En 2020, nous avons été témoins de problèmes urgents liés à la pénurie de devises pour les banques centrales, dans un contexte de profondes perturbations des chaînes d’approvisionnement. C’est ainsi que nous avons mis au point un système d’échange de devises pour les banques centrales. Cette solution est évolutive, rentable et reproductible pour d’autres banques centrales d’Afrique subsaharienne confrontées à des problèmes de saisonnalité des devises. Bank One a invité d’autres banques mauriciennes à participer à la syndication afin d’élargir l’espace et les ressources disponibles.

 

Financement inclusif

Ces échanges de devises peuvent aider considérablement les banques centrales des pays concernés à sortir de leur pénurie de devises et à constituer leurs réserves de devises. Enfin, les fonds provenant des échanges de devises ont eu un impact significatif en aidant les pays en question à financer la nourriture et les médicaments pour leurs populations en plein essor.

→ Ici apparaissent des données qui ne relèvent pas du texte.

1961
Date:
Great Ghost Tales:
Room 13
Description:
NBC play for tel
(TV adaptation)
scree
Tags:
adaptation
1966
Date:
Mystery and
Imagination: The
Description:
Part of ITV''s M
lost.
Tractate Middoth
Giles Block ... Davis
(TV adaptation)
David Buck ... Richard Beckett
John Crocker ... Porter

En effet, au-delà de nos voisins immédiats d’Afrique de l’Est, notre expérience nous a montré que les banques mauriciennes sont également bien placées pour soutenir les banques d’Afrique de l’Ouest, qui ont particulièrement du mal à mettre en place les cadres adéquats et ne sont pas nécessairement conformes aux normes IFRS en raison de leur adhésion aux normes françaises. Ainsi, la plupart des banques d’Afrique de l’Ouest étant francophones, le fait que Maurice soit bilingue et dispose d’un cadre juridique qui intègre à la fois les lois anglaises et françaises, nous donne l’opportunité et la compétence d’atteindre les marchés d’Afrique de l’Ouest où nous pouvons aider les banques centrales à structurer leurs transactions potentielles. 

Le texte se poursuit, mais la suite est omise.